Par ailleurs Madame Grondin épouse Hoarau n'invoque aucune atteinte à la personne et ne précise pas le montant de son dommage matériel.
Les rapports d'analyses datés des 21 et 24 décembre 2007, qu'elle produit concernant les bêtes vendues par la coopérative Sicalait, mettent en évidence que quatre d'entre elles étaient positives à la BVD (diarrhée virale bovine), parmi elles, deux étaient également positives à la fièvre Q et une était positive à la chlamydiose ainsi qu'une cinquième, cependant la date des prélèvements n'est pas connue de sorte que cet élément n'est pas probant.
De surcroît, ces analyses ne font aucune mention de l'IRB à laquelle l'appelante impute la ruine de son cheptel et celle-ci n'établit aucun lien de causalité entre ces analyses et la mort de ses bestiaux puis la vente de son troupeau.
Sa demande ainsi fondée doit donc être rejetée.
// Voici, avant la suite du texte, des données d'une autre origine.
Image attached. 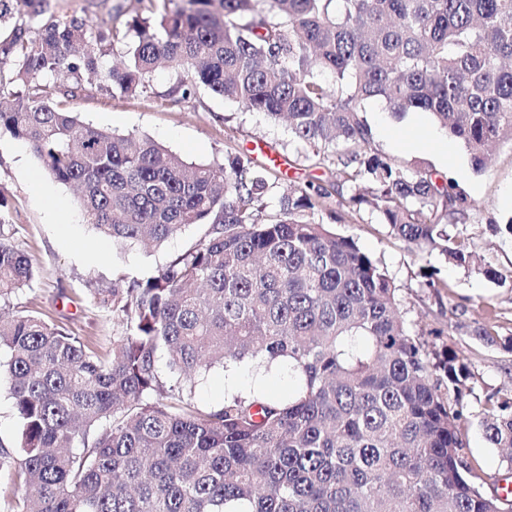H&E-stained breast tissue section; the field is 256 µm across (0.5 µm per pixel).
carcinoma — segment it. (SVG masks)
Instances as JSON below:
<instances>
[{
    "label": "carcinoma",
    "instance_id": "cac0c4a2",
    "mask_svg": "<svg viewBox=\"0 0 512 512\" xmlns=\"http://www.w3.org/2000/svg\"><path fill=\"white\" fill-rule=\"evenodd\" d=\"M136 2L100 0L107 19L92 29L50 0H0V131L75 187L122 249L203 230L155 271L92 291L117 320L107 353L34 314L0 312V379L18 425L12 446L0 442L5 512H509L464 453V365L412 336L386 270L314 221L329 192L285 196L263 222L272 173L251 157L188 162L59 99L92 77L100 91L144 93L168 62L169 95L186 102L200 84L286 120L307 148L336 143L348 180L368 183L352 201L397 238L497 280L448 232L465 200L376 152L365 113L374 99L396 117L428 112L483 169L492 146L512 145V0ZM126 40V60L106 66ZM7 223L1 197L0 307L35 279ZM278 359L297 379L284 399L192 400L202 370ZM480 427L512 466V397L488 398Z\"/></svg>",
    "mask_w": 512,
    "mask_h": 512
}]
</instances>
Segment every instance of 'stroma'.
<instances>
[{"instance_id": "obj_1", "label": "stroma", "mask_w": 512, "mask_h": 512, "mask_svg": "<svg viewBox=\"0 0 512 512\" xmlns=\"http://www.w3.org/2000/svg\"><path fill=\"white\" fill-rule=\"evenodd\" d=\"M174 81L173 69L166 67L153 74L145 95L92 88L62 100L61 106L94 127L149 136L190 162L220 164L230 150L246 152L260 164L270 152L287 157L289 168L278 170L265 199V219L278 212L283 193L290 189L330 190L315 220L354 238L387 270L411 335L430 348L455 350L468 364L465 454L488 474L485 492L500 493L512 469L498 449L488 447L479 421L488 395L512 392V351L502 345L512 337V233L506 229L512 223V147L494 149L486 168L478 171L462 143L451 142L454 159L446 166L438 146L448 136L429 114L410 112L399 119L380 100L367 108L374 146L383 157L408 170H430L438 183L452 182L466 198L463 231L482 263L500 274V281L492 282L449 263L439 251H422L396 238L371 207L352 211L348 200L354 188L336 164L335 146L313 155L284 123L247 111L201 85L190 102H173L168 92ZM0 195L8 202L4 230L36 271L31 289L13 297L12 306L39 312L89 337L104 352L112 348V314L92 307L91 289L109 286L121 275L154 271L202 235L201 227L190 226L158 249H118L110 237L92 228L74 191L45 171L27 143L6 132L0 133ZM486 328L495 343L482 339ZM258 380L264 384L263 394L271 397L287 394L293 384L284 364L266 372L256 365L230 372L217 366L199 377L192 399L202 407H218L229 385L249 390Z\"/></svg>"}]
</instances>
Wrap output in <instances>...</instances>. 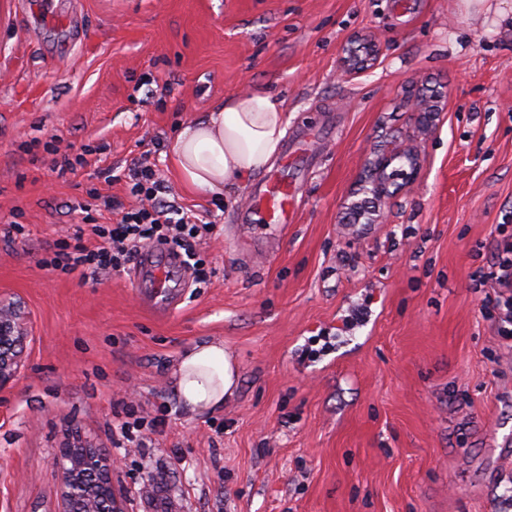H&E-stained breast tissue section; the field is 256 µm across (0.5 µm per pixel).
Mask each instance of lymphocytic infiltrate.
I'll list each match as a JSON object with an SVG mask.
<instances>
[{"label": "lymphocytic infiltrate", "instance_id": "1", "mask_svg": "<svg viewBox=\"0 0 512 512\" xmlns=\"http://www.w3.org/2000/svg\"><path fill=\"white\" fill-rule=\"evenodd\" d=\"M126 189L137 201L126 207L120 197L93 194L100 211L118 213L114 224H90L88 231H76L72 238L57 240L41 265L65 275L92 272L109 275L124 271L139 250L163 244L183 252L191 262L196 282L210 280L213 270L197 248L213 230L193 209L170 200L171 189L161 179L147 157L136 159L127 173Z\"/></svg>", "mask_w": 512, "mask_h": 512}]
</instances>
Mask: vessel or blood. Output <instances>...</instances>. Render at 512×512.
I'll list each match as a JSON object with an SVG mask.
<instances>
[{
	"label": "vessel or blood",
	"mask_w": 512,
	"mask_h": 512,
	"mask_svg": "<svg viewBox=\"0 0 512 512\" xmlns=\"http://www.w3.org/2000/svg\"><path fill=\"white\" fill-rule=\"evenodd\" d=\"M308 142L294 136L279 168L255 190L250 206L243 212L246 224H285L290 222L302 184L289 179L288 171L298 154L307 152ZM137 293L149 307L166 315L176 310L183 294L182 260L169 251L145 249L133 277Z\"/></svg>",
	"instance_id": "vessel-or-blood-1"
}]
</instances>
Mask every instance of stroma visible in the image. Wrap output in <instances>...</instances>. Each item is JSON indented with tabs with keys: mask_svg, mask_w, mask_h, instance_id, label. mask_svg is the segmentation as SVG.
<instances>
[{
	"mask_svg": "<svg viewBox=\"0 0 512 512\" xmlns=\"http://www.w3.org/2000/svg\"><path fill=\"white\" fill-rule=\"evenodd\" d=\"M0 0V297L29 323L0 391V512H60L55 455L75 428L116 458L125 512L145 485L181 512H512V341L492 285L512 242V0ZM379 48L339 75L350 38ZM157 81L161 100L140 86ZM264 90L288 132L315 137L295 223L244 224L256 179L184 186L171 146L225 98ZM438 95L429 129L410 101ZM59 154L90 149L57 177ZM420 155L377 203L370 165ZM149 152L177 201L216 227V273L156 315L130 272L96 281L40 267L82 227L89 192L133 198L106 174ZM18 220L25 235L10 234ZM222 341L233 395L194 413L173 369ZM135 394L161 419L149 447L112 424Z\"/></svg>",
	"mask_w": 512,
	"mask_h": 512,
	"instance_id": "stroma-1",
	"label": "stroma"
}]
</instances>
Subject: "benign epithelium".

Il résulte de ces considérations que le jugement entrepris doit être confirmé en ce qu'il a débouté Mme Grondin épouse Hoarau de toutes ses demandes.
L'équité justifie le rejet des demandes des parties fondées sur l'article 700 du Code de procédure civile au titre de la procédure d'appel.
Par ces motifs, La cour statuant publiquement, contradictoirement et en dernier ressort, Confirme le jugement entrepris en toutes ses dispositions. Déboute les parties de toutes leurs autres demandes. Condamne Madame Grondin épouse Hoarau aux dépens d'appel, avec distraction au profit de la SCP Canale Gauthier Anthelme et selon les règles relatives à l'aide juridictionnelle.